Give the lines of the data below as a numbered list, skipping blank lines. Leave the pictures out of your answer.

Data records:

------

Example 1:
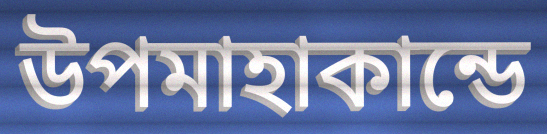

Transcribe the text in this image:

উপমাহাকান্ডে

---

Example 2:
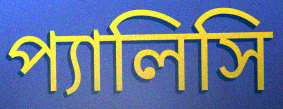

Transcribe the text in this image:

প্যালিসি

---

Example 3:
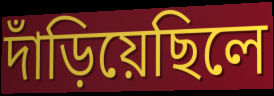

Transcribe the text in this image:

দাঁড়িয়েছিলে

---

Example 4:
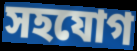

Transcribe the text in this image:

সহযোগ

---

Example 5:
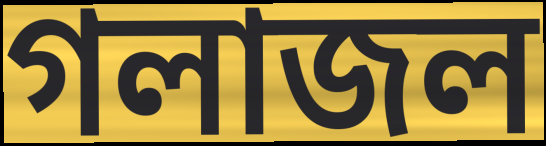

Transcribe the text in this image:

গলাজল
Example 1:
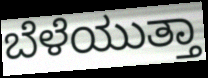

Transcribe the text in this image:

ಬೆಳೆಯುತ್ತಾ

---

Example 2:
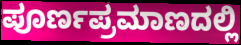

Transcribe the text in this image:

ಪೂರ್ಣಪ್ರಮಾಣದಲ್ಲಿ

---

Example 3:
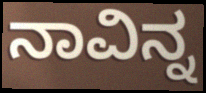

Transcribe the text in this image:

ನಾವಿನ್ನ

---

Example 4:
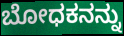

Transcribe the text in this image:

ಬೋಧಕನನ್ನು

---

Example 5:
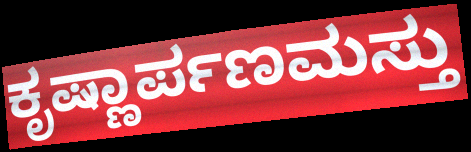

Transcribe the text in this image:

ಕೃಷ್ಣಾರ್ಪಣಮಸ್ತು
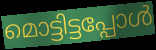
മൊട്ടിട്ടപ്പോൾ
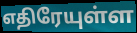
எதிரேயுள்ள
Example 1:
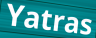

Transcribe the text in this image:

Yatras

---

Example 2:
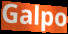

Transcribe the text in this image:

Galpo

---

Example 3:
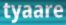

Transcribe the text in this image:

------

THE SOLUTION:
1. Example 1:
2. Transcribe the text in this image:
3. উপমাহাকান্ডে
4. ---
5. Example 2:
6. Transcribe the text in this image:
7. প্যালিসি
8. ---
9. Example 3:
10. Transcribe the text in this image:
11. দাঁড়িয়েছিলে
12. ---
13. Example 4:
14. Transcribe the text in this image:
15. সহযোগ
16. ---
17. Example 5:
18. Transcribe the text in this image:
19. গলাজল
20. Example 1:
21. Transcribe the text in this image:
22. ಬೆಳೆಯುತ್ತಾ
23. ---
24. Example 2:
25. Transcribe the text in this image:
26. ಪೂರ್ಣಪ್ರಮಾಣದಲ್ಲಿ
27. ---
28. Example 3:
29. Transcribe the text in this image:
30. ನಾವಿನ್ನ
31. ---
32. Example 4:
33. Transcribe the text in this image:
34. ಬೋಧಕನನ್ನು
35. ---
36. Example 5:
37. Transcribe the text in this image:
38. ಕೃಷ್ಣಾರ್ಪಣಮಸ್ತು
39. മൊട്ടിട്ടപ്പോൾ
40. எதிரேயுள்ள
41. Example 1:
42. Transcribe the text in this image:
43. Yatras
44. ---
45. Example 2:
46. Transcribe the text in this image:
47. Galpo
48. ---
49. Example 3:
50. Transcribe the text in this image:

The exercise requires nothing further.